TASK INSTRUCTIONS:
Retype all of the data word for word, without pictures.

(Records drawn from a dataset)

********

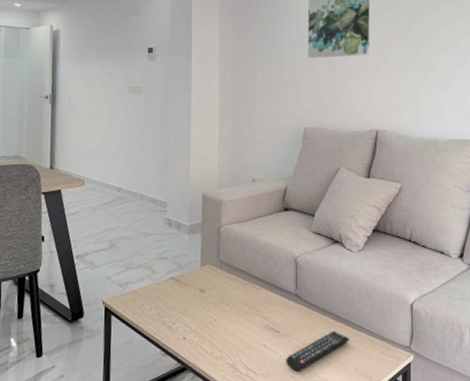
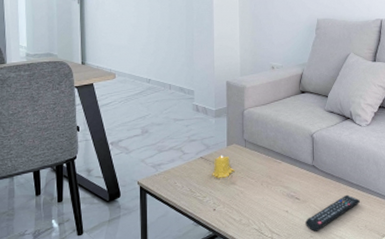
candle: none [183,276,208,302] -> present [212,155,235,178]

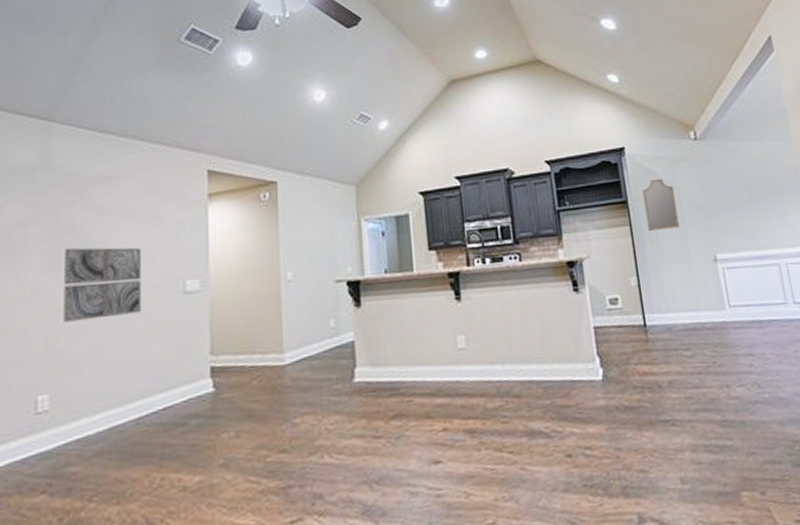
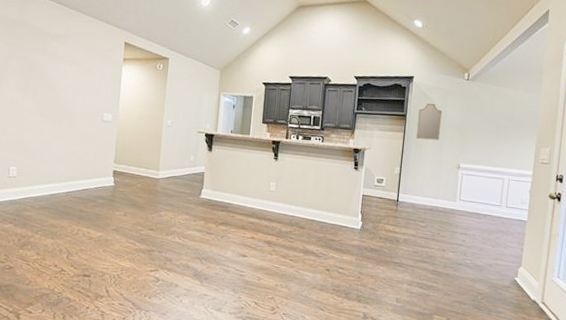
wall art: present [63,247,141,322] -> none [27,78,78,128]

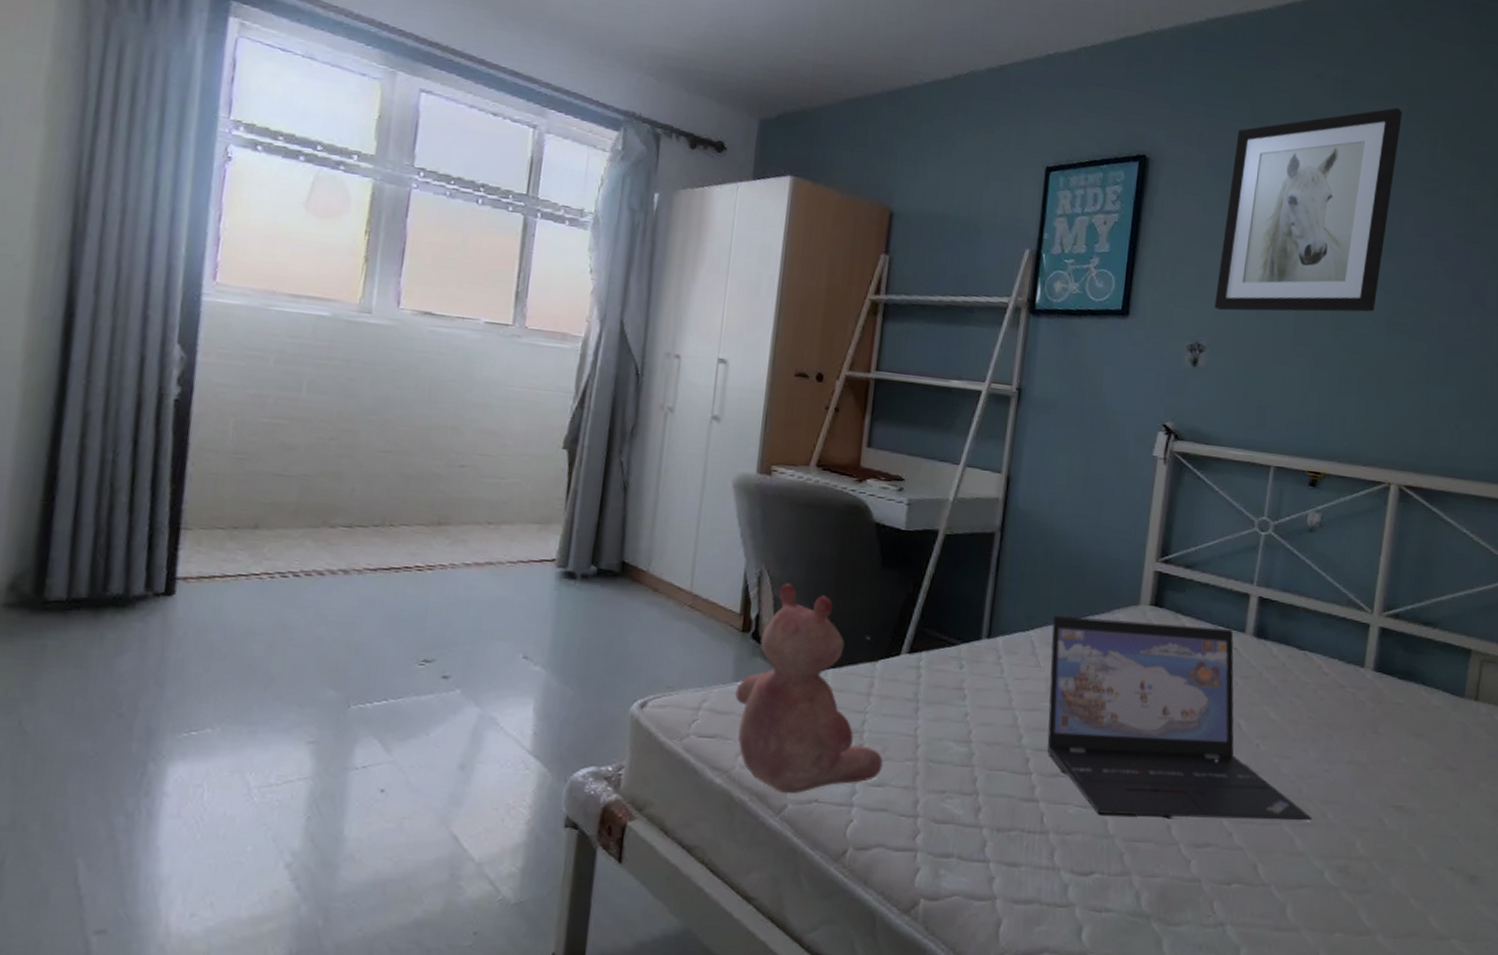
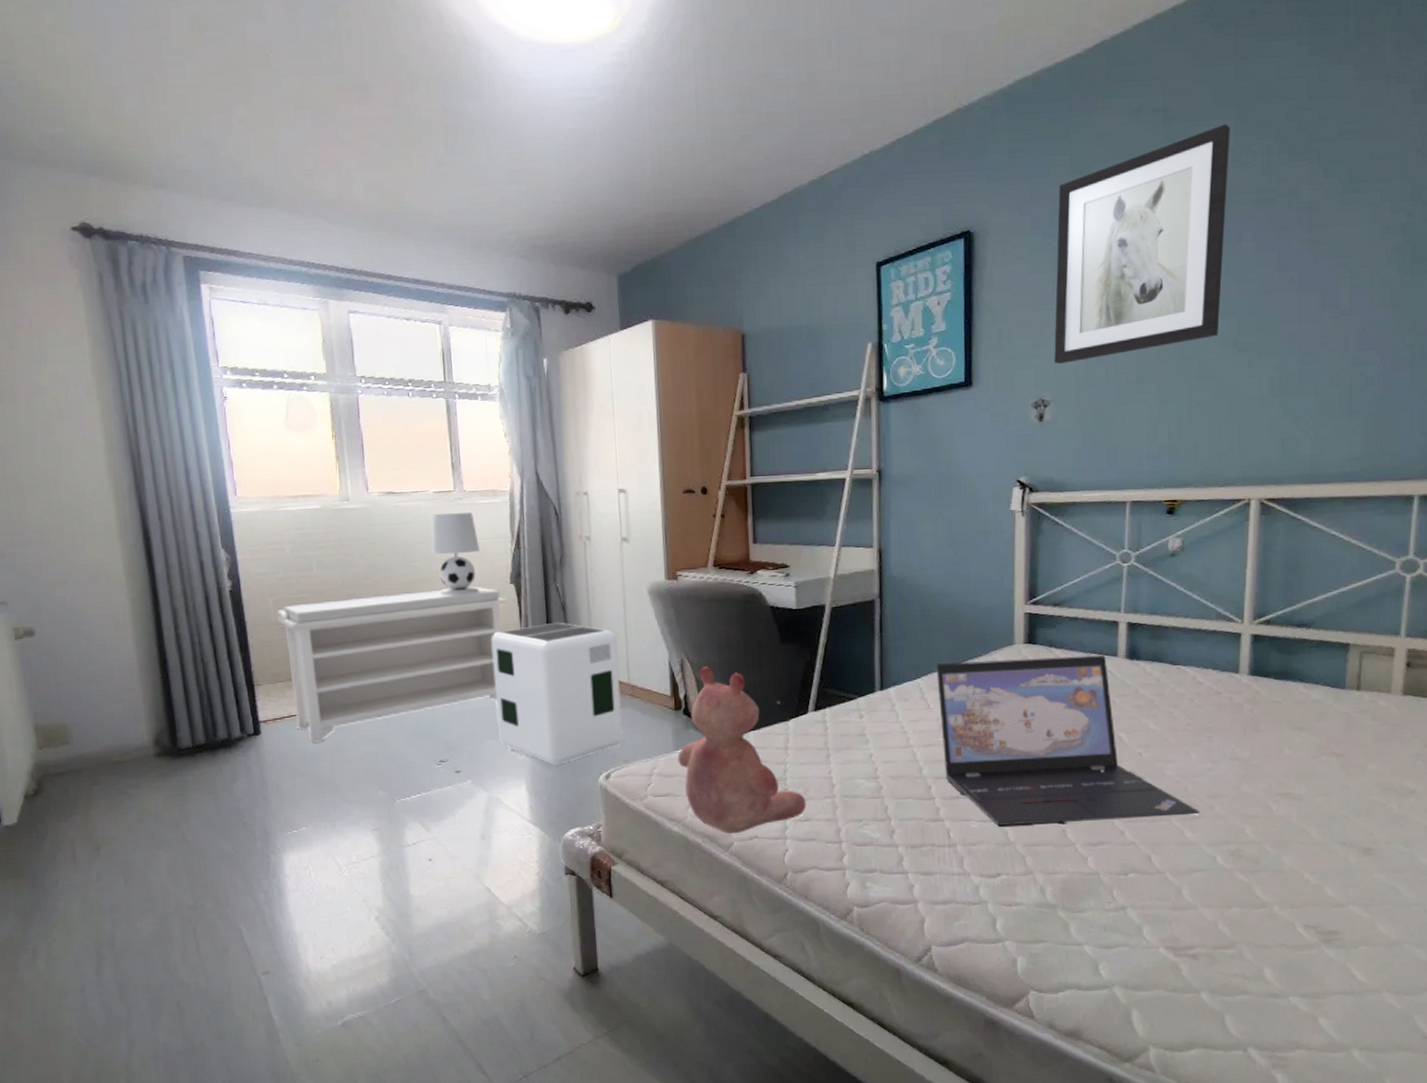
bench: none [230,431,555,616] -> present [277,587,507,743]
table lamp: none [466,348,532,454] -> present [431,512,480,595]
air purifier: none [510,504,686,683] -> present [491,622,623,765]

********

ANSWER FOR THE TASK:
candle: none [183,276,208,302] -> present [212,155,235,178]

wall art: present [63,247,141,322] -> none [27,78,78,128]

bench: none [230,431,555,616] -> present [277,587,507,743]
table lamp: none [466,348,532,454] -> present [431,512,480,595]
air purifier: none [510,504,686,683] -> present [491,622,623,765]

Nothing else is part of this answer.